This project is training AI coding assistants built for supercomputing—able to read huge codebases, generate and optimize parallel programs across diverse hardware, and explain their choices—to speed up and strengthen scientific software development.
Large Language Models (LLMs) have become an important part of the toolchain for software development, but existing LLMs are not designed to handle the specialized tasks in High-Performance Computing (HPC), such as parallel code generation, performance optimization, and managing hardware heterogeneity.
This project will train next-generation LLMs on Department of Energy (DOE) supercomputers, Aurora, Frontier, and Perlmutter, to support HPC software at scale. The models will be designed to handle very long code contexts and incorporate multiple sources of information, including performance traces and documentation. Beyond parallel code generation, the models will be trained to reason about performance and correctness of generated parallel code.
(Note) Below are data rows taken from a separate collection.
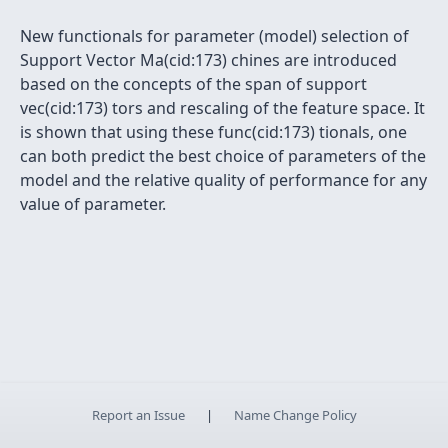
New functionals for parameter (model) selection of
Support Vector Ma(cid:173) chines are introduced
based on the concepts of the span of support
vec(cid:173) tors and rescaling of the feature space. It
is shown that using these func(cid:173) tionals, one
can both predict the best choice of parameters of the
model and the relative quality of performance for any
value of parameter.
Report an Issue
|
Name Change Policy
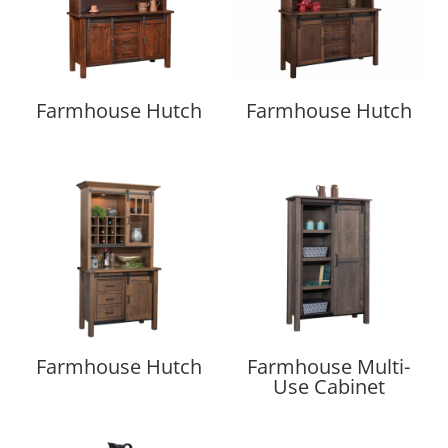
Farmhouse Hutch
Farmhouse Hutch
Farmhouse Hutch
Farmhouse Multi-
Use Cabinet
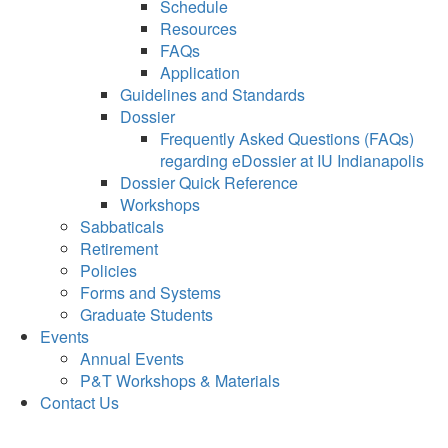
Schedule
Resources
FAQs
Application
Guidelines and Standards
Dossier
Frequently Asked Questions (FAQs)
regarding eDossier at IU Indianapolis
Dossier Quick Reference
Workshops
Sabbaticals
Retirement
Policies
Forms and Systems
Graduate Students
Events
Annual Events
P&T Workshops & Materials
Contact Us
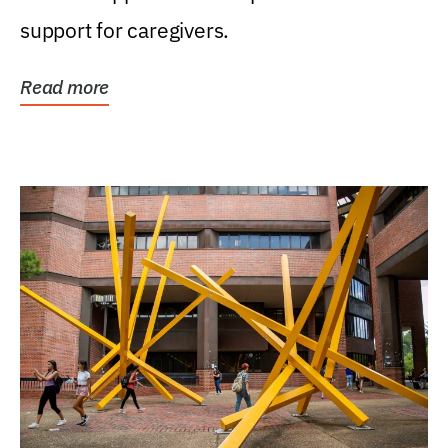
support for caregivers.
Read more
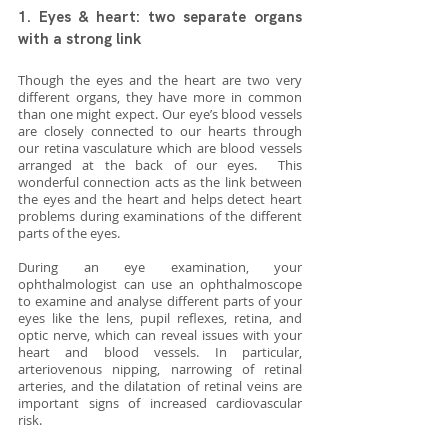
1. Eyes & heart: two separate organs 
with a strong link
Though the eyes and the heart are two very 
different organs, they have more in common 
than one might expect. Our eye’s blood vessels 
are closely connected to our hearts through 
our retina vasculature which are blood vessels 
arranged at the back of our eyes.  This 
wonderful connection acts as the link between 
the eyes and the heart and helps detect heart 
problems during examinations of the different 
parts of the eyes. 
During an eye examination, your 
ophthalmologist can use an ophthalmoscope 
to examine and analyse different parts of your 
eyes like the lens, pupil reflexes, retina, and 
optic nerve, which can reveal issues with your 
heart and blood vessels. In particular, 
arteriovenous nipping, narrowing of retinal 
arteries, and the dilatation of retinal veins are 
important signs of increased cardiovascular 
risk.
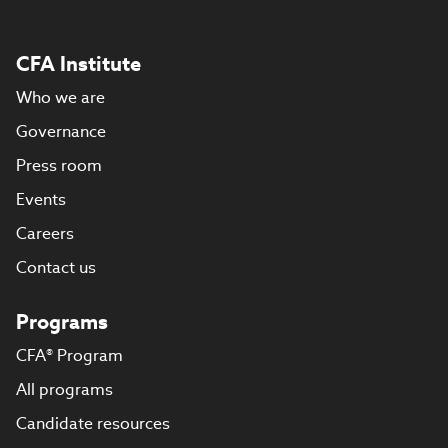
CFA Institute
Who we are
Governance
Press room
Events
Careers
Contact us
Programs
CFA® Program
All programs
Candidate resources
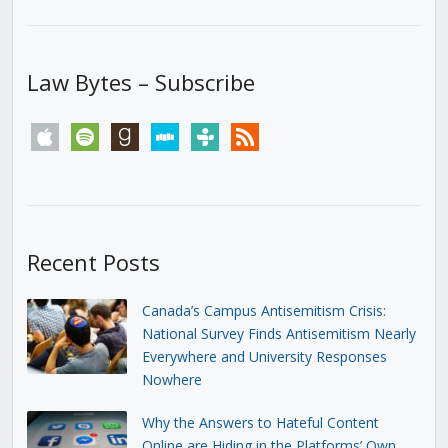
Law Bytes – Subscribe
apple
spotify
goodreads
stitcher
tunein
rss
Recent Posts
Canada’s Campus Antisemitism Crisis:
National Survey Finds Antisemitism Nearly
Everywhere and University Responses
Nowhere
Why the Answers to Hateful Content
Online are Hiding in the Platforms’ Own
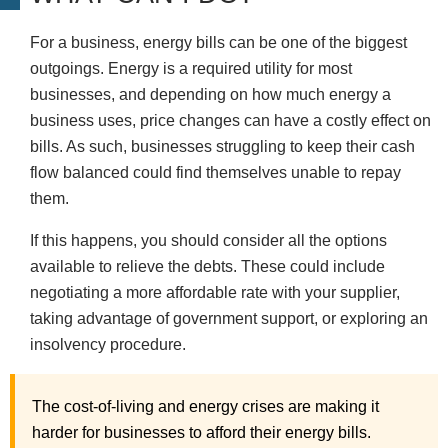
For a business, energy bills can be one of the biggest
outgoings. Energy is a required utility for most
businesses, and depending on how much energy a
business uses, price changes can have a costly effect on
bills. As such, businesses struggling to keep their cash
flow balanced could find themselves unable to repay
them.
If this happens, you should consider all the options
available to relieve the debts. These could include
negotiating a more affordable rate with your supplier,
taking advantage of government support, or exploring an
insolvency procedure.
The cost-of-living and energy crises are making it
harder for businesses to afford their energy bills.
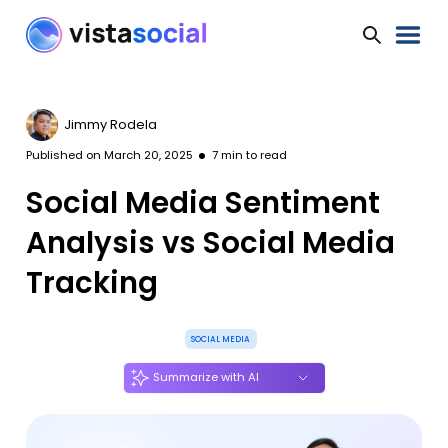
Jimmy Rodela
Published on
March 20, 2025
7
min to read
Social Media Sentiment
Analysis vs Social Media
Tracking
SOCIAL MEDIA
Summarize with AI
Additionally, new attribution techniques will be developed to better understand how specific training examples influence a model’s output, improving transparency and trustworthiness. Although broadly applicable, this work will focus on DOE’s Extreme-scale Scientific Software Stack (E4S), a flagship software ecosystem developed under the Exascale Computing Project (ECP), to demonstrate how LLMs can accelerate software development across complex and heterogeneous systems.
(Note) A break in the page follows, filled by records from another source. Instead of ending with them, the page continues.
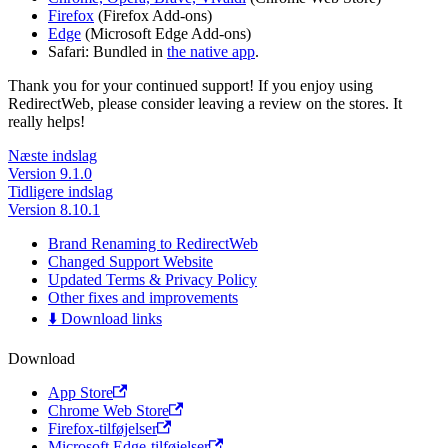
Firefox
(Firefox Add-ons)
Edge
(Microsoft Edge Add-ons)
Safari: Bundled in
the native app
.
Thank you for your continued support! If you enjoy using
RedirectWeb, please consider leaving a review on the stores. It
really helps!
Næste indslag
Version 9.1.0
Tidligere indslag
Version 8.10.1
Brand Renaming to RedirectWeb
Changed Support Website
Updated Terms & Privacy Policy
Other fixes and improvements
⬇️ Download links
Download
App Store
Chrome Web Store
Firefox-tilføjelser
Microsoft Edge-tilføjelser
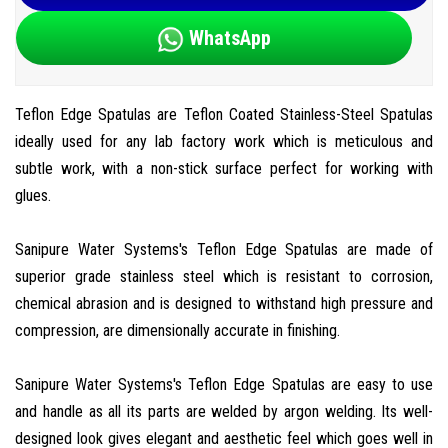
WhatsApp
Teflon Edge Spatulas are Teflon Coated Stainless-Steel Spatulas
ideally used for any lab factory work which is meticulous and
subtle work, with a non-stick surface perfect for working with
glues.
Sanipure Water Systems's Teflon Edge Spatulas are made of
superior grade stainless steel which is resistant to corrosion,
chemical abrasion and is designed to withstand high pressure and
compression, are dimensionally accurate in finishing.
Sanipure Water Systems's Teflon Edge Spatulas are easy to use
and handle as all its parts are welded by argon welding. Its well-
designed look gives elegant and aesthetic feel which goes well in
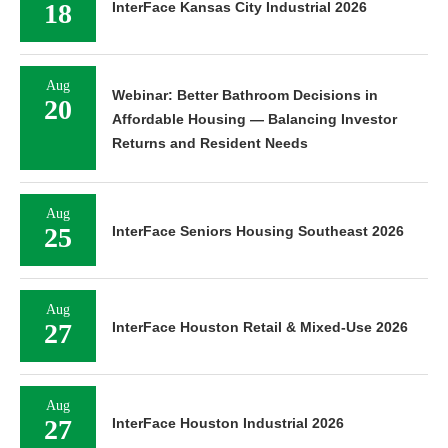
18
InterFace Kansas City Industrial 2026
Aug
Webinar: Better Bathroom Decisions in
20
Affordable Housing — Balancing Investor
Returns and Resident Needs
Aug
25
InterFace Seniors Housing Southeast 2026
Aug
27
InterFace Houston Retail & Mixed-Use 2026
Aug
27
InterFace Houston Industrial 2026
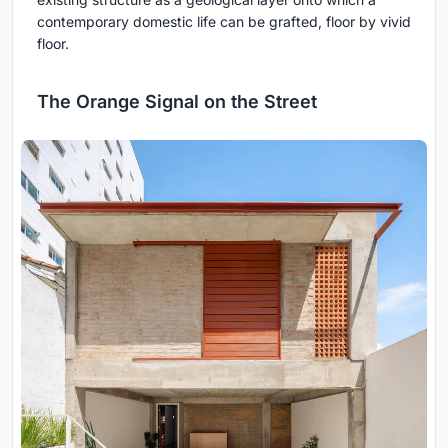
contemporary domestic life can be grafted, floor by vivid
floor.
The Orange Signal on the Street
The resulting multi-modal, performance-aware, explainable LLMs are expected to revolutionize scientific software development and boost HPC developer productivity by significantly reducing the manual effort required for porting, tuning, and maintaining software across existing and emerging hardware platforms. This work will enhance the long-term sustainability and usability of the DOE's software ecosystem, accelerate adoption of E4S across the scientific community, and advance Artificial Intelligence (AI) for HPC.